### Problem description:
Look below for the line containing "brightfield microscopy of"; write out that line and each one after it to the end, exactly, and nothing else.

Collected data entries
━━━

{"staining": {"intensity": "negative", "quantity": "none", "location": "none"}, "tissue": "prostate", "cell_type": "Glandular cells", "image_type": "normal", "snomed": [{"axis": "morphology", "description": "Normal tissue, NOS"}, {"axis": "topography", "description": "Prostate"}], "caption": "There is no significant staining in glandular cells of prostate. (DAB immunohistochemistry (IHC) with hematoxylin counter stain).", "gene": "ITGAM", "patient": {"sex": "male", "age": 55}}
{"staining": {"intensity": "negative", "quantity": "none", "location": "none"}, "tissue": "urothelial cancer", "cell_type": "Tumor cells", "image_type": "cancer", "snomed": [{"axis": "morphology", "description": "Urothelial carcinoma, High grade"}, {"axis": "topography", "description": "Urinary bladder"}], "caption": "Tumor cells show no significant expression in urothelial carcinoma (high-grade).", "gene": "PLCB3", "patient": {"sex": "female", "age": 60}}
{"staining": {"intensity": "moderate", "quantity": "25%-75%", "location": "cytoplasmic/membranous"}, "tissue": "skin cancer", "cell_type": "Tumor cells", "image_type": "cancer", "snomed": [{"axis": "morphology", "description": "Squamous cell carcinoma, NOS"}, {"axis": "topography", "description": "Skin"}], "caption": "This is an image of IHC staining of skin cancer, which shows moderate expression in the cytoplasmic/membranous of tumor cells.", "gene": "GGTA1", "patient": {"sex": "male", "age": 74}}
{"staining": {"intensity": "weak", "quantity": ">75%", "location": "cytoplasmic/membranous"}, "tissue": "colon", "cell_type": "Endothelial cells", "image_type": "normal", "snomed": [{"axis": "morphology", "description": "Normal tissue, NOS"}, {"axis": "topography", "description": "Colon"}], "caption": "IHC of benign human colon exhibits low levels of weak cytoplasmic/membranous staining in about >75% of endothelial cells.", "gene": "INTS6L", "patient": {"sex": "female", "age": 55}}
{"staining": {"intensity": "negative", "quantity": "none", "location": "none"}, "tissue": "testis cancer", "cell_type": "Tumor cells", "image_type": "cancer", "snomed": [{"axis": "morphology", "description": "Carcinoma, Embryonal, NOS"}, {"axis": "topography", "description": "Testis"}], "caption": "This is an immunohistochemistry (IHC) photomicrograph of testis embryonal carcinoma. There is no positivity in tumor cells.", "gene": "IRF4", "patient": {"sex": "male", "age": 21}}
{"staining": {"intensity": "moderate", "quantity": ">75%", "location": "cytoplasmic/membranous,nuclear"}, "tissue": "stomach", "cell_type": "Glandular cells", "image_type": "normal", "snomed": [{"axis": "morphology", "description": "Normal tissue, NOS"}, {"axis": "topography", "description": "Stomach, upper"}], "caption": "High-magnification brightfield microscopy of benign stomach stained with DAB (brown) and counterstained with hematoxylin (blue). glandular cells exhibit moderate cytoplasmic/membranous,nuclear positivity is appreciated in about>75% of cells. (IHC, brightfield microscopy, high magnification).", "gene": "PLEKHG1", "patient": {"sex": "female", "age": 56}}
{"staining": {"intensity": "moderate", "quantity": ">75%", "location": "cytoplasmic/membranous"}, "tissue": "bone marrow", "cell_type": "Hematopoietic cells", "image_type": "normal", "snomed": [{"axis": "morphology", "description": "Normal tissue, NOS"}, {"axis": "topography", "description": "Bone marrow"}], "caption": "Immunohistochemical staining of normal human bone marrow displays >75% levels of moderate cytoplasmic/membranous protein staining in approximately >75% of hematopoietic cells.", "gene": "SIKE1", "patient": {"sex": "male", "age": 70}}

━━━

### Output for this task:
{"staining": {"intensity": "moderate", "quantity": ">75%", "location": "cytoplasmic/membranous,nuclear"}, "tissue": "stomach", "cell_type": "Glandular cells", "image_type": "normal", "snomed": [{"axis": "morphology", "description": "Normal tissue, NOS"}, {"axis": "topography", "description": "Stomach, upper"}], "caption": "High-magnification brightfield microscopy of benign stomach stained with DAB (brown) and counterstained with hematoxylin (blue). glandular cells exhibit moderate cytoplasmic/membranous,nuclear positivity is appreciated in about>75% of cells. (IHC, brightfield microscopy, high magnification).", "gene": "PLEKHG1", "patient": {"sex": "female", "age": 56}}
{"staining": {"intensity": "moderate", "quantity": ">75%", "location": "cytoplasmic/membranous"}, "tissue": "bone marrow", "cell_type": "Hematopoietic cells", "image_type": "normal", "snomed": [{"axis": "morphology", "description": "Normal tissue, NOS"}, {"axis": "topography", "description": "Bone marrow"}], "caption": "Immunohistochemical staining of normal human bone marrow displays >75% levels of moderate cytoplasmic/membranous protein staining in approximately >75% of hematopoietic cells.", "gene": "SIKE1", "patient": {"sex": "male", "age": 70}}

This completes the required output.